Contribution of phytohormones in alleviating the impact of sub-optimal temperature stress on grafted tomato

Increased tomato tolerance to sub-optimal temperature (T) through grafting onto wild tomato species that are cold-tolerant could extend the growing period in the field and unheated greenhouses and reduce energy costs in heated greenhouses. Phytohormones seem to be involved in the tolerance of tomato to sub-optimal T stress. Hence, the selection of rootstock/scion combinations with enhanced tolerance to sub-optimal T requires a better understanding of the root-to-shoot interactions with respect to hormonal transport and signalling. To attain this goal, six trials were conducted employing reciprocal grafting of standard tomato cultivars and mutants that are deficient in the biosynthesis/catabolism of abscisic acid (ABA), cytokinin (CK) or salicylic acid (SA) or low-sensitive to ethylene (ET) or auxin (IAA). The exposure of tomato to sub-optimal day/night T (17/14 °C) decreased drastically the rates of shoot elongation and leaf area expansion in all trials in comparison with optimal day/night T levels (22/18 °C). With respect to the genetic combination of rootstock and scion genotypes, it was found that ABA produced in both plant parts exerts a protective role to tomato shoot growth under sub-optimal T stress, while the contribution of ABA was only partially reflected by leaf ABA levels. The use of an ET-insensitive genotype either as rootstock or as scion improved also sub-optimal T tolerance. Sufficient IAA sensitivity in tomato shoot seems to be positively related to shoot elongation rates under sub-optimal T conditions. The use of a mutant with enhanced CK catabolism either as rootstock or as scion restricted leaf expansion at optimal T but had no impact on leaf expansion under sub-optimal T conditions. Impaired SA biosynthesis in the shoot was associated with a higher susceptibility to sub-optimal T in terms of shoot elongation whereas leaf expansion was similarly affected by SA biosynthesis at both T regimes. In conclusion, ABA seems to contribute to enhanced tomato tolerance to sub-optimal T and to indirect control of endogenous ET level while IAA and SA in the shoot promote shoot elongation in tomato plants grown under sub-optimal T conditions.

(Page images and extracted text)
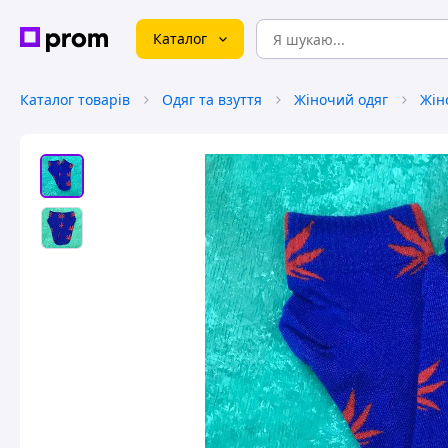
Каталог
Каталог товарів
Одяг та взуття
Жіночий одяг
Жін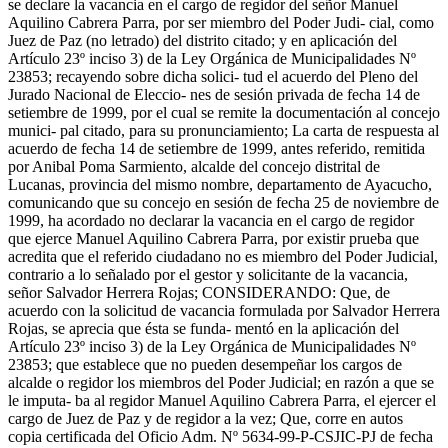
se declare la vacancia en el cargo de regidor del señor Manuel
Aquilino Cabrera Parra, por ser miembro del Poder Judi- cial, como
Juez de Paz (no letrado) del distrito citado; y en aplicación del
Artículo 23º inciso 3) de la Ley Orgánica de Municipalidades Nº
23853; recayendo sobre dicha solici- tud el acuerdo del Pleno del
Jurado Nacional de Eleccio- nes de sesión privada de fecha 14 de
setiembre de 1999, por el cual se remite la documentación al concejo
munici- pal citado, para su pronunciamiento; La carta de respuesta al
acuerdo de fecha 14 de setiembre de 1999, antes referido, remitida
por Anibal Poma Sarmiento, alcalde del concejo distrital de
Lucanas, provincia del mismo nombre, departamento de Ayacucho,
comunicando que su concejo en sesión de fecha 25 de noviembre de
1999, ha acordado no declarar la vacancia en el cargo de regidor
que ejerce Manuel Aquilino Cabrera Parra, por existir prueba que
acredita que el referido ciudadano no es miembro del Poder Judicial,
contrario a lo señalado por el gestor y solicitante de la vacancia,
señor Salvador Herrera Rojas; CONSIDERANDO: Que, de
acuerdo con la solicitud de vacancia formulada por Salvador Herrera
Rojas, se aprecia que ésta se funda- mentó en la aplicación del
Artículo 23º inciso 3) de la Ley Orgánica de Municipalidades Nº
23853; que establece que no pueden desempeñar los cargos de
alcalde o regidor los miembros del Poder Judicial; en razón a que se
le imputa- ba al regidor Manuel Aquilino Cabrera Parra, el ejercer el
cargo de Juez de Paz y de regidor a la vez; Que, corre en autos
copia certificada del Oficio Adm. Nº 5634-99-P-CSJIC-PJ de fecha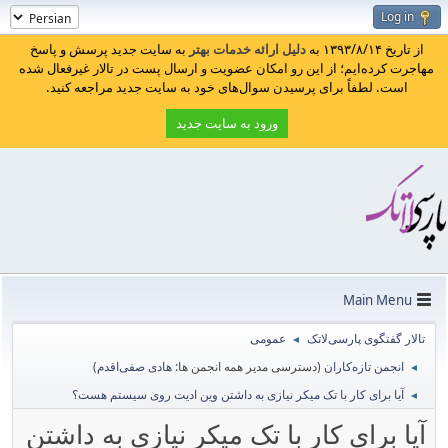
Log in
از تاریخ ۱۳۹۳/۸/۱۴ به
دلیل ارائه خدمات بهتر
به سایت جدید پرسش و پاسخ
مهاجرت کرده‌ایم؛ از این رو امکان عضویت و ارسال پست در تالار غیرفعال شده
است. لطفاً برای پرسیدن سوال‌های خود به سایت جدید مراجعه کنید.
ورود به سایت جدید
Main Menu
تالار گفتگوی پارسی‌لاتک
عمومی
◄
انجمن تازه‌کاران
(دسترسی مدیر همه انجمن ها:
هادی صفی‌اقدم
)
◄
آیا برای کار با تک میکر نیازی به داشتن وین ادیت روی سیستم هست؟
◄
آیا برای کار با تک میکر نیازی به داشتن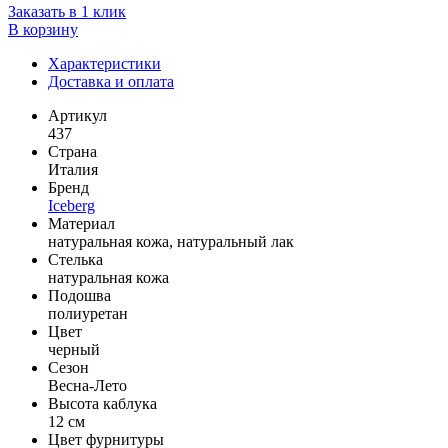
Заказать в 1 клик
В корзину
Характеристики
Доставка и оплата
Артикул
437
Страна
Италия
Бренд
Iceberg
Материал
натуральная кожа, натуральный лак
Стелька
натуральная кожа
Подошва
полиуретан
Цвет
черный
Сезон
Весна-Лето
Высота каблука
12 см
Цвет фурнитуры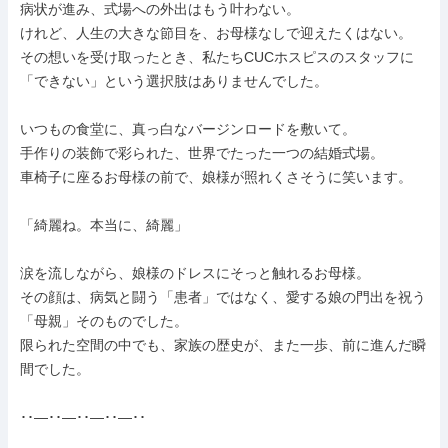
病状が進み、式場への外出はもう叶わない。

けれど、人生の大きな節目を、お母様なしで迎えたくはない。

その想いを受け取ったとき、私たちCUCホスピスのスタッフに
「できない」という選択肢はありませんでした。

いつもの食堂に、真っ白なバージンロードを敷いて。

手作りの装飾で彩られた、世界でたった一つの結婚式場。

車椅子に座るお母様の前で、娘様が照れくさそうに笑います。

「綺麗ね。本当に、綺麗」

涙を流しながら、娘様のドレスにそっと触れるお母様。

その顔は、病気と闘う「患者」ではなく、愛する娘の門出を祝う
「母親」そのものでした。

限られた空間の中でも、家族の歴史が、また一歩、前に進んだ瞬
間でした。

･･―･･―･･―･･―･･
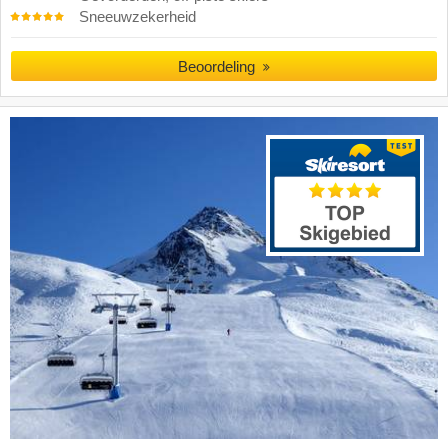
Sneeuwzekerheid
Beoordeling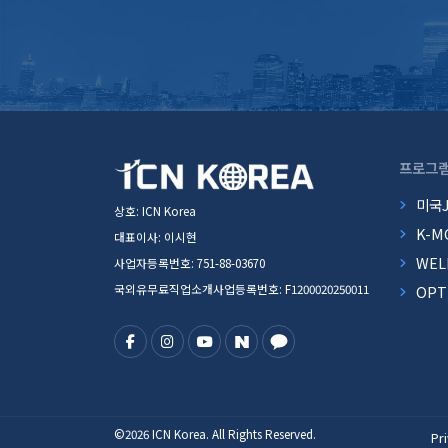
프로그
미국
상호: ICN Korea
K-M
대표이사: 이시현
WEL
사업자등록번호: 751-88-03670
국외유무료직업소개사업등록번호: F1200020250011
OP
©2026 ICN Korea. All Rights Reserved.
Pr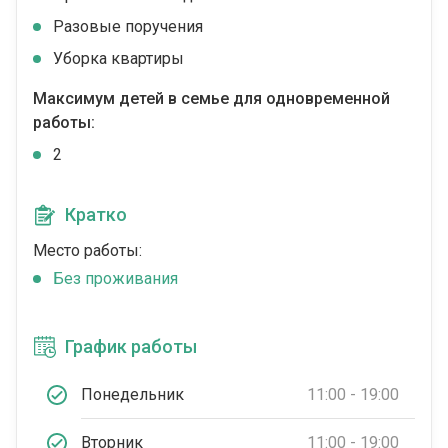
Разовые поручения
Уборка квартиры
Максимум детей в семье для одновременной
работы:
2
Кратко
Место работы:
Без проживания
График работы
Понедельник
11:00 - 19:00
Вторник
11:00 - 19:00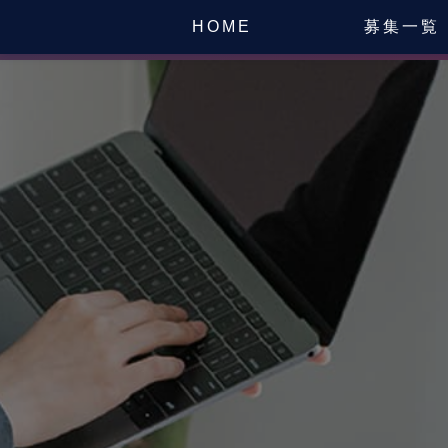
HOME
募集一覧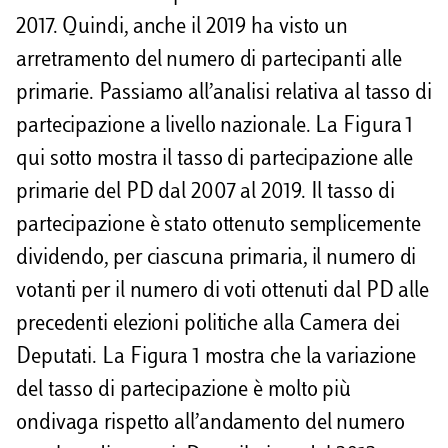
2017. Quindi, anche il 2019 ha visto un
arretramento del numero di partecipanti alle
primarie. Passiamo all’analisi relativa al tasso di
partecipazione a livello nazionale. La Figura 1
qui sotto mostra il tasso di partecipazione alle
primarie del PD dal 2007 al 2019. Il tasso di
partecipazione è stato ottenuto semplicemente
dividendo, per ciascuna primaria, il numero di
votanti per il numero di voti ottenuti dal PD alle
precedenti elezioni politiche alla Camera dei
Deputati. La Figura 1 mostra che la variazione
del tasso di partecipazione è molto più
ondivaga rispetto all’andamento del numero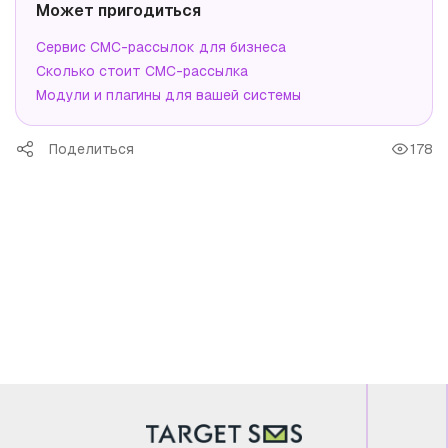
Может пригодиться
Сервис СМС-рассылок для бизнеса
Сколько стоит СМС-рассылка
Модули и плагины для вашей системы
Поделиться
178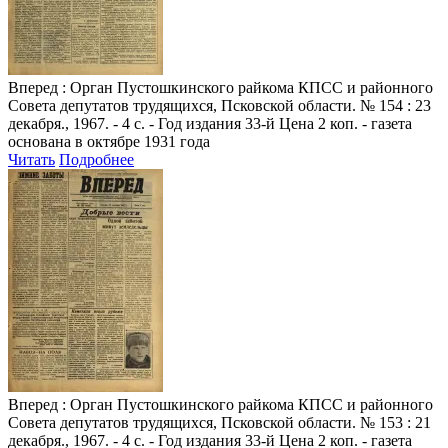
Вперед
: Орган Пустошкинского райкома КПСС и районного
Совета депутатов трудящихся, Псковской области. № 154 : 23
декабря., 1967. - 4 с. - Год издания 33-й Цена 2 коп. - газета
основана в октябре 1931 года
Читать
Подробнее
Вперед
: Орган Пустошкинского райкома КПСС и районного
Совета депутатов трудящихся, Псковской области. № 153 : 21
декабря., 1967. - 4 с. - Год издания 33-й Цена 2 коп. - газета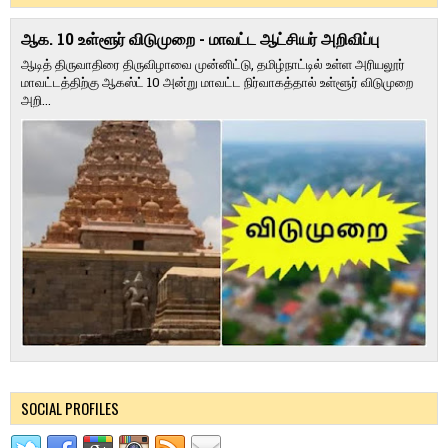
ஆக. 10 உள்ளூர் விடுமுறை - மாவட்ட ஆட்சியர் அறிவிப்பு
ஆடித் திருவாதிரை திருவிழாவை முன்னிட்டு, தமிழ்நாட்டில் உள்ள அரியலூர்
மாவட்டத்திற்கு ஆகஸ்ட் 10 அன்று மாவட்ட நிர்வாகத்தால் உள்ளூர் விடுமுறை
அறி...
SOCIAL PROFILES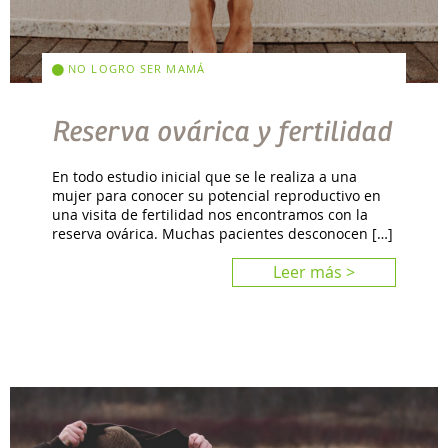
NO LOGRO SER MAMÁ
Reserva ovárica y fertilidad
En todo estudio inicial que se le realiza a una
mujer para conocer su potencial reproductivo en
una visita de fertilidad nos encontramos con la
reserva ovárica. Muchas pacientes desconocen […]
Leer más >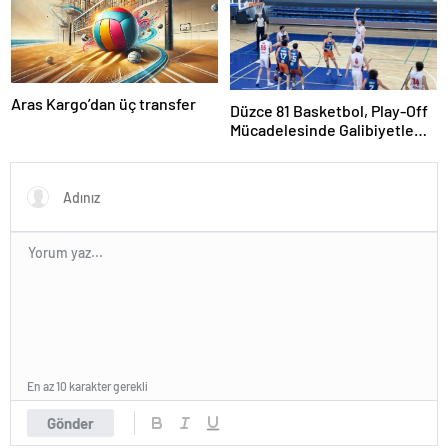
Aras Kargo’dan üç transfer
Düzce 81 Basketbol, Play-Off
Mücadelesinde Galibiyetle
Başladı
En az 10 karakter gerekli
Gönder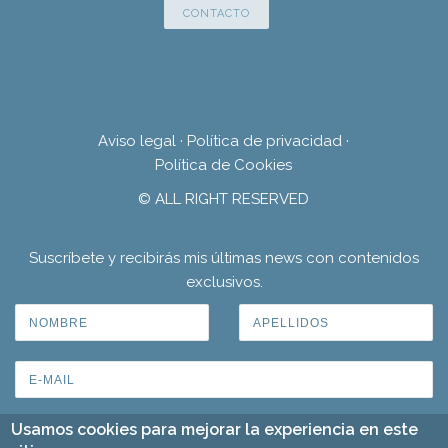
CONTACTO
Aviso legal
·
Política de privacidad
·
Política de Cookies
© ALL RIGHT RESERVED
Suscríbete y recibirás mis últimas news con contenidos
exclusivos.
Usamos cookies para mejorar la experiencia en este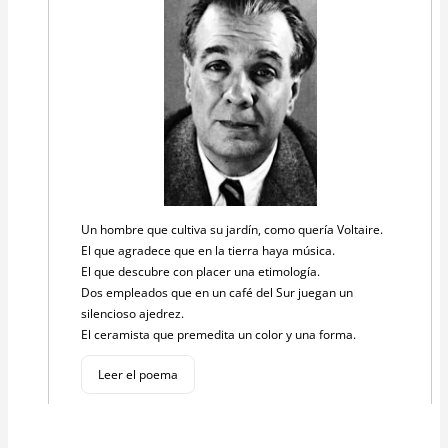
Un hombre que cultiva su jardín, como quería Voltaire.
El que agradece que en la tierra haya música.
El que descubre con placer una etimología.
Dos empleados que en un café del Sur juegan un
silencioso ajedrez.
El ceramista que premedita un color y una forma.
Leer el poema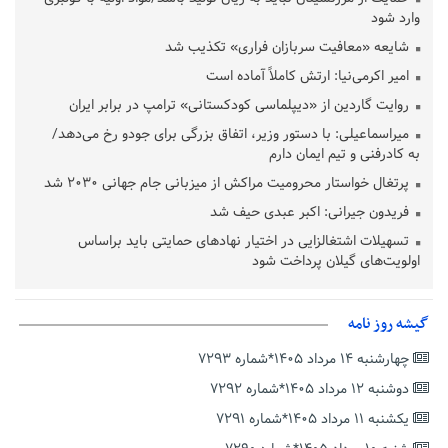
وارد شود
شایعه «معافیت سربازان فراری» تکذیب شد
امیر اکرمی‌نیا: ارتش کاملاً آماده است
روایت گاردین از «دیپلماسی کودکستانی» ترامپ در برابر ایران
میراسماعیلی: با دستور وزیر، اتفاق بزرگی برای جودو رخ می‌دهد/
به کادرفنی و تیم ایمان دارم
پرتغال خواستار محرومیت مراکش از میزبانی جام جهانی ۲۰۳۰ شد
فریدون جیرانی: اکبر عبدی حیف شد
تسهیلات اشتغالزایی در اختیار نهادهای حمایتی باید براساس
اولویت‌های گیلان پرداخت شود
زمان جلسه سرنوشت‌ساز هیات رئیسه فدراسیون فوتبال با حضور
قلعه‌نویی مشخص شد
گیشه روز نامه
دفتر رهبر انقلاب: مطالب خارج از مراجع رسمی فاقد سندیت است
چهارشنبه ۱۴ مرداد ۱۴۰۵*شماره ۷۲۹۳
بقائی: فضای مذاکرات فنی و سیاسی ایران و عمان درباره تنگه هرمز،
مثبت است
دوشنبه ۱۲ مرداد ۱۴۰۵*شماره ۷۲۹۲
رئیس سازمان جهاد کشاورزی استان: کشاورزان گیلان نسبت به
یکشنبه ۱۱ مرداد ۱۴۰۵*شماره ۷۲۹۱
دریافت یارانه کود اقدام کنند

■ Things to do ■
- A) Answer these questions from the abstract on grafted tomato:
(i) What day/night temperature was used as the sub-optimal level?
(ii) How many trials were conducted?
(iii) At optimal temperature, how did the mutant with enhanced CK catabolism affect leaf expansion?
- B) According to the abstract on grafted tomato, why does choosing rootstock/scion combinations with enhanced sub-optimal temperature tolerance call for a better understanding of root-to-shoot hormonal transport and signalling?
- C) Write the next part of the abstract on grafted tomato, starting after its final sentence.
The rows can be left aside here.

■ Responses per task ■
- A)
(i) 17/14 °C
(ii) Six
(iii) It restricted leaf expansion.

- B) Phytohormones seem to be involved in tomato's tolerance to sub-optimal temperature stress.

- C)
► Six tomato mutants, deficient in hormones, were tested at sub-optimal temperature.
► Sub-optimal temperature (17/14 °C) resulted in suppression of shoot growth rates.
► Shoot-produced ABA and IAA exert a protective role to tomato shoot growth.
► ABA role at sub-optimal temperature is not related to its effects on gas exchange.
► An ET-insensitive genotype, as rootstock or scion, improved temperature tolerance.